Namun, pencalonan Jokowi menimbulkan kontroversi di tataran etika. Beberapa kalangan menganggap pencalonan Jokowi tidak etis karena tugas gubernur lima tahun, tetapi belum dua tahun sudah bersedia dicalonkan sebagai presiden. Etika berkaitan dengan norma tentang perilaku baik dan buruk. Dalam perspektif etika personal, Jokowi harus jujur dan bertanya kepada dirinya, apakah dorongan jadi presiden karena niat baik atau sekadar nafsu kuasa? Kalaupun didasari niat luhur, ia masih harus membuktikan, pada saat berkuasa, kebijakannya berpihak kepada rakyat.

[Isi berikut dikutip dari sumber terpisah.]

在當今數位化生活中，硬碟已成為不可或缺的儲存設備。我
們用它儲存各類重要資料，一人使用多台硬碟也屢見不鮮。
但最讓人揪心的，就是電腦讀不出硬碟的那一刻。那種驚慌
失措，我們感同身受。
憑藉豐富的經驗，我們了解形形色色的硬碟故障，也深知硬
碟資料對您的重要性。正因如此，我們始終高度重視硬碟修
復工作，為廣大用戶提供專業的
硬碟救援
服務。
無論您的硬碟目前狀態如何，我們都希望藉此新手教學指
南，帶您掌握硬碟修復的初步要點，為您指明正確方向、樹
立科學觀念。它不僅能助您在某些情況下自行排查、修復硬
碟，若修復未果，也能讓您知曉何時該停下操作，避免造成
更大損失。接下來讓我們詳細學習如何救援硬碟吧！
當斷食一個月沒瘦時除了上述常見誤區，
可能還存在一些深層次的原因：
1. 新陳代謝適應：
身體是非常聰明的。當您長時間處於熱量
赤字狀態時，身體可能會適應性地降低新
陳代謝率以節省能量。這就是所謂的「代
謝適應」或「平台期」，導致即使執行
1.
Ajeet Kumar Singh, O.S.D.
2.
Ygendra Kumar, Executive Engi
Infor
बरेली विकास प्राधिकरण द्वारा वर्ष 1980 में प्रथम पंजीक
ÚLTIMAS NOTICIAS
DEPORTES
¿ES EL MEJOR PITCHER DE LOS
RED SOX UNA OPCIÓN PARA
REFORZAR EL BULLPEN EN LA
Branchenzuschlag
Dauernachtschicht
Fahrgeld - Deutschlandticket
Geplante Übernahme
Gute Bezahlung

Dalam sudut pandang etika sosial, norma yang mengatur kepatutan berperilaku dalam masyarakat, mungkin dapat dibenarkan. Alasan utama, harapan masyarakat sangat besar agar Jokowi, bermodal rekam jejak kebijakan sebagai Wali Kota Solo dan Gubernur DKI Jakarta, meski terbatas, dianggap memihak rakyat. Maka, ia patut dicalonkan sebagai presiden. Alasan penting lain, membuat ”Jakarta Baru” juga sangat bergantung pada niat politik pemegang kekuasaan pemerintahan, yaitu presiden.

Perlu diingat, meski elektabilitas Jokowi sebagai kandidat presiden seakan tidak dapat dihentikan, diharapkan Jokowi tidak boleh puas diri, apalagi takabur dan telengas. Terlebih mengingat pengalaman kiprah PDI-P pasca reformasi yang dipersepsikan sebagai parpol yang digdaya kalau dianiaya, tetapi memetik nestapa saat berkuasa. Ingatan publik, pada Pemilu 1999, ketika PDI-P didera siksa selama puluhan tahun, jaya dengan perolehan suara sekitar 33 persen. Namun, setelah mengenyam kuasa, justru pada Pemilu 2004 menuai duka, perolehannya hanya sekitar 20 persen. Semoga pelajaran ini tidak terulang andai kata PDI-P menjadi partai penguasa pasca Pemilu 2014.

Jadi, meski jejak kemenangan rakyat sudah diukir, memikat rakyat dengan kebijakan yang memihak kepada wong cilik merupakan perjuangan yang tidak ringan. Selamat berjuang!